Exercise
All the records below must be returned exactly as they stand.
=== Section Start ===
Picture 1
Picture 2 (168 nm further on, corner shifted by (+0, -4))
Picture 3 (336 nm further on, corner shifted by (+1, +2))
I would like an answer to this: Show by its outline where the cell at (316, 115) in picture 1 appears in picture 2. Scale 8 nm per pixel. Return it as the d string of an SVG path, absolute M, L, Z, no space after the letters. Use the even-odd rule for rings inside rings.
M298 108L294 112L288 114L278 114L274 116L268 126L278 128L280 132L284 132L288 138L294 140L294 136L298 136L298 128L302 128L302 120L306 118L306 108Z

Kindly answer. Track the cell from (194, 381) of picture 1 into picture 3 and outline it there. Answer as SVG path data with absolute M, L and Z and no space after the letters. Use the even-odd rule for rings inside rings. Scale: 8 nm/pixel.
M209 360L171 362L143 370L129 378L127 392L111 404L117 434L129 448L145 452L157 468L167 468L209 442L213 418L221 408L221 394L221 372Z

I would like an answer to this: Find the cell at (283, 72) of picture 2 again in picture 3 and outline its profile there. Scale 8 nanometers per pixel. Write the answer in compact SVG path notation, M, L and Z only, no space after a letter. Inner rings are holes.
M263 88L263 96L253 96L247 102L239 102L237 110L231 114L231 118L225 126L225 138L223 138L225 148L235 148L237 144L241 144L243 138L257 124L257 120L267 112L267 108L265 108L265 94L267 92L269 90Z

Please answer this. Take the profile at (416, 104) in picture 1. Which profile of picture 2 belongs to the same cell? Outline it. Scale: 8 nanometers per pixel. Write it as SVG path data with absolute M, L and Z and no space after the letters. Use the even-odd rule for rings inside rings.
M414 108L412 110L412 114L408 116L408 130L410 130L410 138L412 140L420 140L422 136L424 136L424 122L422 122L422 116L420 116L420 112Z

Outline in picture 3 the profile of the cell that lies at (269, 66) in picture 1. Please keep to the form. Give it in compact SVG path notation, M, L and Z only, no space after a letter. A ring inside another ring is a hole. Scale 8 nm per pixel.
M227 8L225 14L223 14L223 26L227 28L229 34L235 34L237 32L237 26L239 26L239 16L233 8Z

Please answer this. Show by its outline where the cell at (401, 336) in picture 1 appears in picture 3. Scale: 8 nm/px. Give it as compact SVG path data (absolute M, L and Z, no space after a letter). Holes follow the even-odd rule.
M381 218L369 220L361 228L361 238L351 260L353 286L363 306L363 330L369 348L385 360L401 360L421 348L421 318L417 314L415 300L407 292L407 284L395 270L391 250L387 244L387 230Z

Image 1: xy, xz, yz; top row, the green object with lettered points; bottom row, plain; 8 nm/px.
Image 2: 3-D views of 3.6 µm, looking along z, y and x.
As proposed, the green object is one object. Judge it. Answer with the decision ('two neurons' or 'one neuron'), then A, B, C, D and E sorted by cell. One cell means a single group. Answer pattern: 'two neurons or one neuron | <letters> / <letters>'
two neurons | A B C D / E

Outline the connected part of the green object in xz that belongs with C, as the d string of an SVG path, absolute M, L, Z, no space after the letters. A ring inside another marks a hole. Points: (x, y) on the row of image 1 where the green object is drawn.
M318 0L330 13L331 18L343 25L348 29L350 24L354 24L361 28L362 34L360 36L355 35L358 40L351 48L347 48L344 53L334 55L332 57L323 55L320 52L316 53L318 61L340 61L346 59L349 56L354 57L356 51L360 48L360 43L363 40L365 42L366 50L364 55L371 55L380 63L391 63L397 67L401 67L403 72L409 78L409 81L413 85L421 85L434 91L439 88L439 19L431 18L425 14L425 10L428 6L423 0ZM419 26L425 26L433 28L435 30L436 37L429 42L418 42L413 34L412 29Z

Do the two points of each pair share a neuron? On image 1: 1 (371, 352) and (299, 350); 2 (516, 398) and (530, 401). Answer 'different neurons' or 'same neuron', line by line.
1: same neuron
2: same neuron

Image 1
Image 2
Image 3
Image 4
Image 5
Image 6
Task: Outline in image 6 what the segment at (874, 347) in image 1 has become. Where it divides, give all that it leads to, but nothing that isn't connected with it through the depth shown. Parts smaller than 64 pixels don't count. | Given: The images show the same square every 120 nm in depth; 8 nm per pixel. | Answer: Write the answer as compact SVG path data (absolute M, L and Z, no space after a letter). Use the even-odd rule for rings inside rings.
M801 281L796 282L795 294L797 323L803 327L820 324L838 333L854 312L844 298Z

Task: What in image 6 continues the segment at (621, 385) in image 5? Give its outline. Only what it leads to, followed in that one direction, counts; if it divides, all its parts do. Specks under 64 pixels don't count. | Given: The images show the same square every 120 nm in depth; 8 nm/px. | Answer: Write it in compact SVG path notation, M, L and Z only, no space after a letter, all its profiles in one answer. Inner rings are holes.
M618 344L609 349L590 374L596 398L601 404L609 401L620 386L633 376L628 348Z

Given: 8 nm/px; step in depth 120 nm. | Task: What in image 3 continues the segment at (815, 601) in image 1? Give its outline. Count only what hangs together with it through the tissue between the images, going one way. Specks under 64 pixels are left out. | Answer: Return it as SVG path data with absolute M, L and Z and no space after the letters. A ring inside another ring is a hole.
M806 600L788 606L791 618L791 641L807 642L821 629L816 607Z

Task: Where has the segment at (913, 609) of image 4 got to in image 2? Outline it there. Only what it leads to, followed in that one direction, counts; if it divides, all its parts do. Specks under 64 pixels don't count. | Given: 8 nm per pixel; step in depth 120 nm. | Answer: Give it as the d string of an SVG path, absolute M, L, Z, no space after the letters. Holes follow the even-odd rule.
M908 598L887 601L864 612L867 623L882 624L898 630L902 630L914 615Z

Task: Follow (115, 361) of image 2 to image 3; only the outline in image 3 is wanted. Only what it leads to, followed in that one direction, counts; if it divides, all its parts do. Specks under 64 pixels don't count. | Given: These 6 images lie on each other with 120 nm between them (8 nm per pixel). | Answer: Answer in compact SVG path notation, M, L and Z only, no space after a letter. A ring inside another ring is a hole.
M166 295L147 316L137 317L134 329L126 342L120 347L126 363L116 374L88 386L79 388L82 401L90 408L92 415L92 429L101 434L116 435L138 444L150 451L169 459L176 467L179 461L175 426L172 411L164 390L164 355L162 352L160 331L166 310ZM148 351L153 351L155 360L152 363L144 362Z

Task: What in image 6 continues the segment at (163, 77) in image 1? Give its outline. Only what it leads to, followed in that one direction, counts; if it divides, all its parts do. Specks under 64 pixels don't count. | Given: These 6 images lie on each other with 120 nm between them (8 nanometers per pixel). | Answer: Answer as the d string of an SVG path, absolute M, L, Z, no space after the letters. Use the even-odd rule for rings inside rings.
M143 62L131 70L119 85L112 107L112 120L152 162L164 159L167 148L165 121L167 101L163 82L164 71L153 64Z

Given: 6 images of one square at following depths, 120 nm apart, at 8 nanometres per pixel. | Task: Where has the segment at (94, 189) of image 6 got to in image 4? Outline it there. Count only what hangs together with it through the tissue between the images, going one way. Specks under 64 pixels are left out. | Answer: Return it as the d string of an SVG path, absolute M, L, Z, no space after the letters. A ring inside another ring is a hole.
=== Section End ===
Answer to this problem
Picture 1
Picture 2 (168 nm further on, corner shifted by (+0, -4))
Picture 3 (336 nm further on, corner shifted by (+1, +2))
I would like an answer to this: Show by its outline where the cell at (316, 115) in picture 1 appears in picture 2. Scale 8 nm per pixel. Return it as the d string of an SVG path, absolute M, L, Z, no space after the letters. Use the even-odd rule for rings inside rings.
M298 108L294 112L288 114L278 114L274 116L268 126L278 128L280 132L284 132L288 138L294 140L294 136L298 136L298 128L302 128L302 120L306 118L306 108Z

Kindly answer. Track the cell from (194, 381) of picture 1 into picture 3 and outline it there. Answer as SVG path data with absolute M, L and Z and no space after the letters. Use the even-odd rule for rings inside rings. Scale: 8 nm/pixel.
M209 360L171 362L143 370L129 378L127 392L111 404L117 434L129 448L145 452L157 468L167 468L209 442L213 418L221 408L221 394L221 372Z

I would like an answer to this: Find the cell at (283, 72) of picture 2 again in picture 3 and outline its profile there. Scale 8 nanometers per pixel. Write the answer in compact SVG path notation, M, L and Z only, no space after a letter. Inner rings are holes.
M263 88L263 96L253 96L247 102L239 102L237 110L231 114L231 118L225 126L225 138L223 138L225 148L235 148L237 144L241 144L243 138L257 124L257 120L267 112L267 108L265 108L265 94L267 92L269 90Z

Please answer this. Take the profile at (416, 104) in picture 1. Which profile of picture 2 belongs to the same cell? Outline it. Scale: 8 nanometers per pixel. Write it as SVG path data with absolute M, L and Z and no space after the letters. Use the even-odd rule for rings inside rings.
M414 108L412 110L412 114L408 116L408 130L410 130L410 138L412 140L420 140L422 136L424 136L424 122L422 122L422 116L420 116L420 112Z

Outline in picture 3 the profile of the cell that lies at (269, 66) in picture 1. Please keep to the form. Give it in compact SVG path notation, M, L and Z only, no space after a letter. A ring inside another ring is a hole. Scale 8 nm per pixel.
M227 8L225 14L223 14L223 26L227 28L229 34L235 34L237 32L237 26L239 26L239 16L233 8Z

Please answer this. Show by its outline where the cell at (401, 336) in picture 1 appears in picture 3. Scale: 8 nm/px. Give it as compact SVG path data (absolute M, L and Z, no space after a letter). Holes follow the even-odd rule.
M381 218L369 220L361 228L361 238L351 260L353 286L363 306L363 330L369 348L385 360L401 360L421 348L421 318L417 314L415 300L407 292L407 284L395 270L391 250L387 244L387 230Z

Image 1: xy, xz, yz; top row, the green object with lettered points; bottom row, plain; 8 nm/px.
Image 2: 3-D views of 3.6 µm, looking along z, y and x.
As proposed, the green object is one object. Judge it. Answer with the decision ('two neurons' or 'one neuron'), then A, B, C, D and E sorted by cell. One cell means a single group. Answer pattern: 'two neurons or one neuron | <letters> / <letters>'
two neurons | A B C D / E

Outline the connected part of the green object in xz that belongs with C, as the d string of an SVG path, absolute M, L, Z, no space after the letters. A ring inside another marks a hole. Points: (x, y) on the row of image 1 where the green object is drawn.
M318 0L330 13L331 18L343 25L348 29L350 24L354 24L361 28L362 34L360 36L355 35L358 40L351 48L347 48L344 53L334 55L332 57L323 55L320 52L316 53L318 61L340 61L346 59L349 56L354 57L356 51L360 48L360 43L363 40L365 42L366 50L364 55L371 55L380 63L391 63L397 67L401 67L403 72L409 78L409 81L413 85L421 85L434 91L439 88L439 19L431 18L425 14L425 10L428 6L423 0ZM419 26L425 26L433 28L435 30L436 37L429 42L418 42L413 34L412 29Z

Do the two points of each pair share a neuron? On image 1: 1 (371, 352) and (299, 350); 2 (516, 398) and (530, 401). Answer 'different neurons' or 'same neuron', line by line.
1: same neuron
2: same neuron

Image 1
Image 2
Image 3
Image 4
Image 5
Image 6
Task: Outline in image 6 what the segment at (874, 347) in image 1 has become. Where it divides, give all that it leads to, but nothing that isn't connected with it through the depth shown. Parts smaller than 64 pixels don't count. | Given: The images show the same square every 120 nm in depth; 8 nm per pixel. | Answer: Write the answer as compact SVG path data (absolute M, L and Z, no space after a letter). Use the even-odd rule for rings inside rings.
M801 281L796 282L795 294L797 323L803 327L820 324L838 333L854 312L844 298Z

Task: What in image 6 continues the segment at (621, 385) in image 5? Give its outline. Only what it leads to, followed in that one direction, counts; if it divides, all its parts do. Specks under 64 pixels don't count. | Given: The images show the same square every 120 nm in depth; 8 nm/px. | Answer: Write it in compact SVG path notation, M, L and Z only, no space after a letter, all its profiles in one answer. Inner rings are holes.
M618 344L609 349L590 374L596 398L601 404L609 401L620 386L633 376L628 348Z

Given: 8 nm/px; step in depth 120 nm. | Task: What in image 3 continues the segment at (815, 601) in image 1? Give its outline. Count only what hangs together with it through the tissue between the images, going one way. Specks under 64 pixels are left out. | Answer: Return it as SVG path data with absolute M, L and Z and no space after the letters. A ring inside another ring is a hole.
M806 600L788 606L791 618L791 641L807 642L821 629L816 607Z

Task: Where has the segment at (913, 609) of image 4 got to in image 2? Outline it there. Only what it leads to, followed in that one direction, counts; if it divides, all its parts do. Specks under 64 pixels don't count. | Given: 8 nm per pixel; step in depth 120 nm. | Answer: Give it as the d string of an SVG path, absolute M, L, Z, no space after the letters. Holes follow the even-odd rule.
M908 598L887 601L864 612L867 623L882 624L898 630L902 630L914 615Z

Task: Follow (115, 361) of image 2 to image 3; only the outline in image 3 is wanted. Only what it leads to, followed in that one direction, counts; if it divides, all its parts do. Specks under 64 pixels don't count. | Given: These 6 images lie on each other with 120 nm between them (8 nm per pixel). | Answer: Answer in compact SVG path notation, M, L and Z only, no space after a letter. A ring inside another ring is a hole.
M166 295L147 316L137 317L134 329L126 342L120 347L126 363L116 374L88 386L79 388L82 401L90 408L92 415L92 429L101 434L116 435L138 444L150 451L169 459L176 467L179 461L175 426L172 411L164 390L164 355L162 352L160 331L166 310ZM148 351L153 351L155 360L152 363L144 362Z

Task: What in image 6 continues the segment at (163, 77) in image 1? Give its outline. Only what it leads to, followed in that one direction, counts; if it divides, all its parts do. Specks under 64 pixels don't count. | Given: These 6 images lie on each other with 120 nm between them (8 nanometers per pixel). | Answer: Answer as the d string of an SVG path, absolute M, L, Z, no space after the letters. Use the even-odd rule for rings inside rings.
M143 62L131 70L119 85L112 107L112 120L152 162L164 159L167 148L165 121L167 101L163 82L164 71L153 64Z

Given: 6 images of one square at following depths, 120 nm apart, at 8 nanometres per pixel. | Task: Where has the segment at (94, 189) of image 6 got to in image 4? Outline it there. Count only what hangs together with it through the tissue between the images, going one way. Specks under 64 pixels are left out. | Answer: Return it as the d string of an SVG path, absolute M, L, Z, no space after the letters. A ring inside another ring is a hole.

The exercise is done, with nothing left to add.